In Avégodé, the next hospital is more than six kilometres away. People walk or take a motorbike taxi to reach the facility. Frequently, women give birth while on the way to the hospital. Men believe that this is a reason why women get sick.

Women stressed that if people feel sick, they walk even further to the next bigger hospital.

Source: Own data.

Box 30: Composting toilets

Composting toilets/Ecosan toilets

An expert from the German Red Cross stated that people first disliked the Ecosan toilets, but, having experienced positive effects on health, hygiene and agricultural output, eventually approved the composting toilets. Now, the benefits are well known. To ensure sustainable practices, the German Red Cross installed field schools near the roads to inform farmers about the agricultural benefits. The organisation highlighted the importance of building toilets in cooperation with local villagers. UNICEF is also very active in the construction of latrines. At schools, pupils build and maintain latrines.

Source: Own data.

Awareness about the importance of handwashing is rare, and only a minority has access to handwashing facilities (such as tippy tap bottles). Households reported that they learned from ProSecAl that handwashing would help eliminate microbes.
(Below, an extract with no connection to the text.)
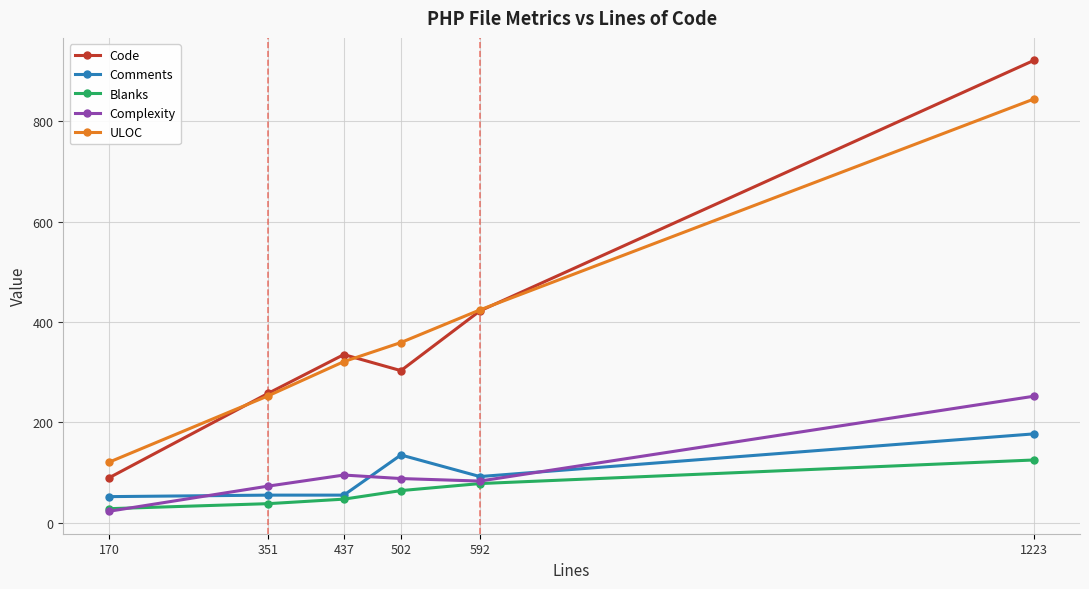

How many data points in Comments are less than 92?

3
A major challenge is availability: tippy tap bottles are placed in open spaces and are often broken or stolen.

Childcare at health facilities

The number of pre- and postnatal care visits of women is often limited by a lack of knowledge, a lack of financial resources, a lack of decision-making power and lack of access. Free initial consultations for pregnant women provide basic information about living with pregnancy, malaria treatments and preventative mosquito nets.
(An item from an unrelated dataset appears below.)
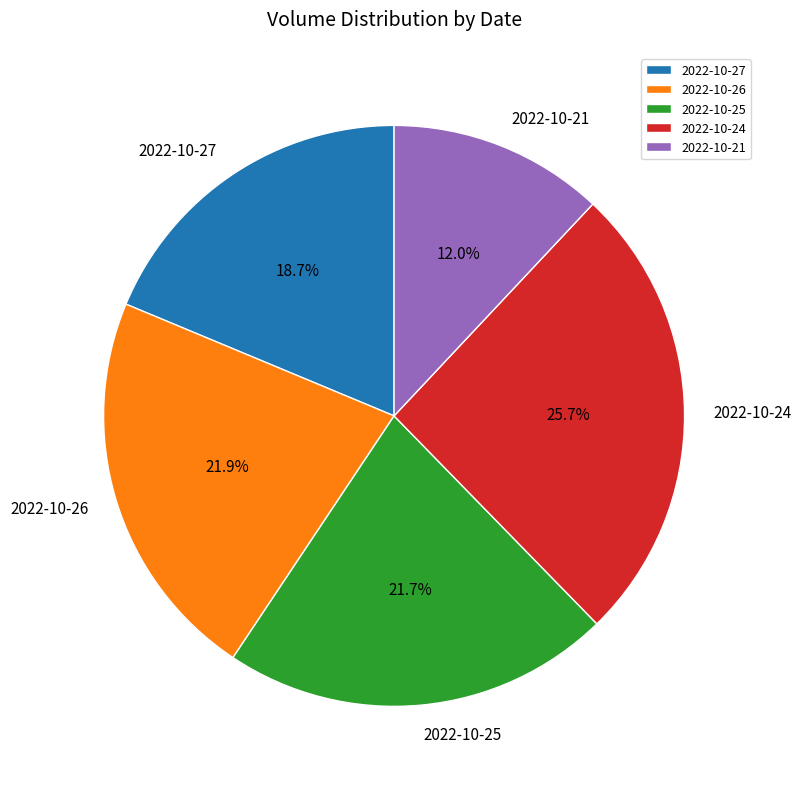

Count the number of slices in the pie.

5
Paid services include medication, dietary supplements, ultrasounds, consultation programmes, blood tests, and checks for parasites. Special consultations are provided to women with physical conditions that could complicate pregnancy, including undernourishment, stunted growth (under 1.5 meters) and obesity.

Fees for giving birth are high and unaffordable for many women. Prices range from 2,000 to 10,000 CFA (for caesarean sections). Fees of health centres and private hospitals do not differ much, but women prefer to deliver in private clinics due to the availability of credit payments for prenatal consultations. Home births are commonplace due to the high cost of prenatal care. Women who opt for home birth often visit a care centre the following day for a check-up.

Experts, community leaders and individuals reported a high risk of maternal deaths in home births. Following experts, the high risk of maternal death was due to the limited use of health services attributable to the lack of awareness, lack of money, lack of access to facilities with pre- and postnatal treatment and to a high workload of the mother.

Box 31: Postnatal treatment

Health workers in the project region described the ideal postnatal treatment to prevent stunting as follows: Immediately after delivery, a baby receives a vitamin K1 supplement to prevent blood clots. After drying the baby, the midwife measures parameters such as weight and height, head circumference, MUAC and malformation using standard reference values from WHO (<2500gramms = underweight, >50cm normal height). Infants receive vitamin A with 9 months and the vitamin complex ADEK for the first year.

Source: Own data.

During postnatal care visits (usually two visits in the first four months; Box 31), new-borns receive vaccinations and are checked for stunting. Health workers

instruct women to breastfeed their infants exclusively for the first six months and teach them on a nutritious, iron- and folic acid-rich diet including the leaves of cassava, amaranth and moringa. Undernourished children with symptoms of stunting and wasting may be transferred to another hospital.